***** The data
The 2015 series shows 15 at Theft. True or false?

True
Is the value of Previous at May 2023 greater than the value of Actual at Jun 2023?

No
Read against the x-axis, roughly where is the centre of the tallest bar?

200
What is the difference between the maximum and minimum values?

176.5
**********
***** The data
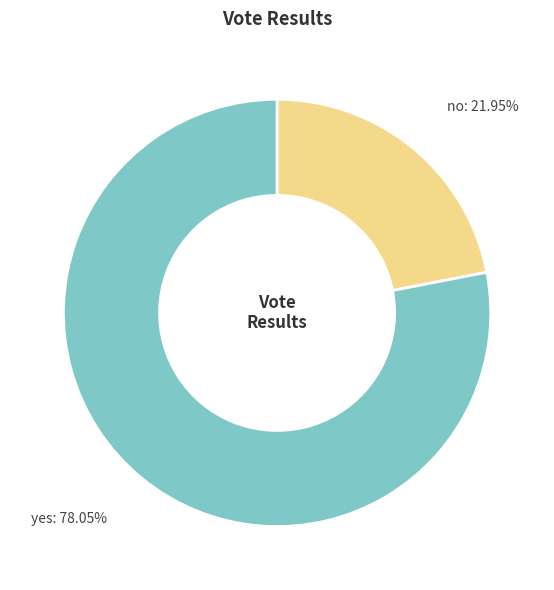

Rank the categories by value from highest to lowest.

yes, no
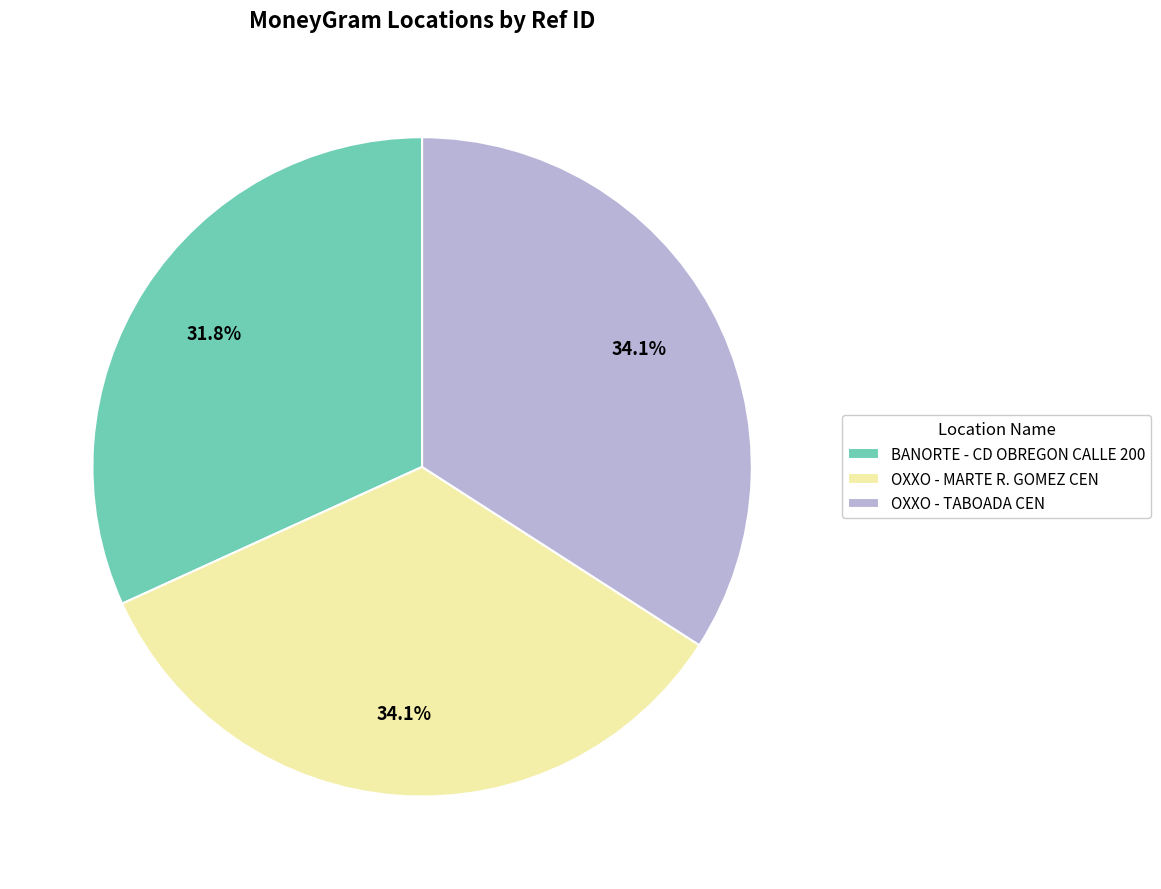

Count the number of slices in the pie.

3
**********
***** The data
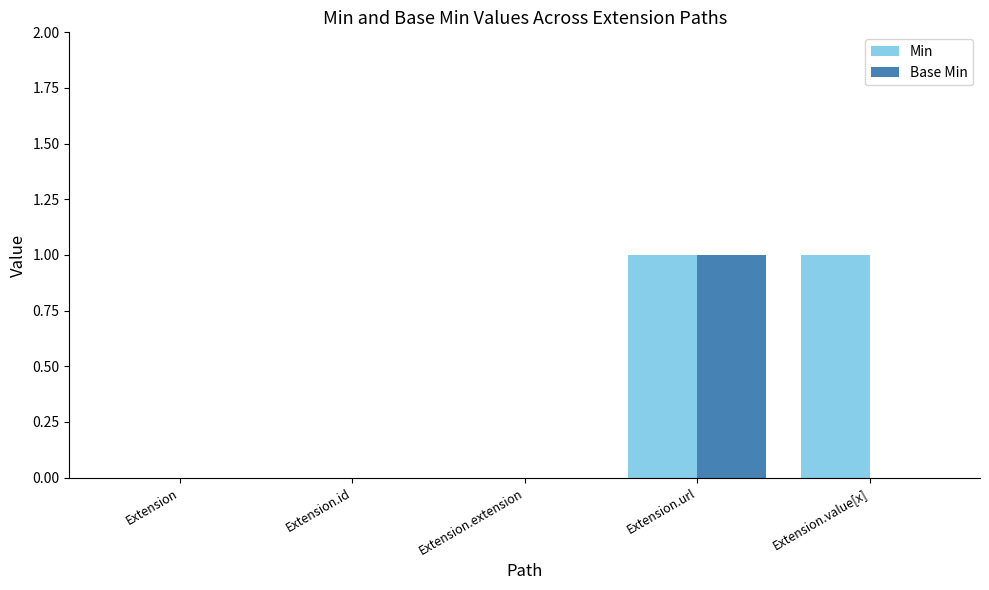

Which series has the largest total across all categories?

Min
**********
** Work item **
Reproduce the entries word for word, starting at the line that contains "The 2015 series" and stopping after the line that contains "What is the".

** Reply **
The 2015 series shows 15 at Theft. True or false?

True
Is the value of Previous at May 2023 greater than the value of Actual at Jun 2023?

No
Read against the x-axis, roughly where is the centre of the tallest bar?

200
What is the difference between the maximum and minimum values?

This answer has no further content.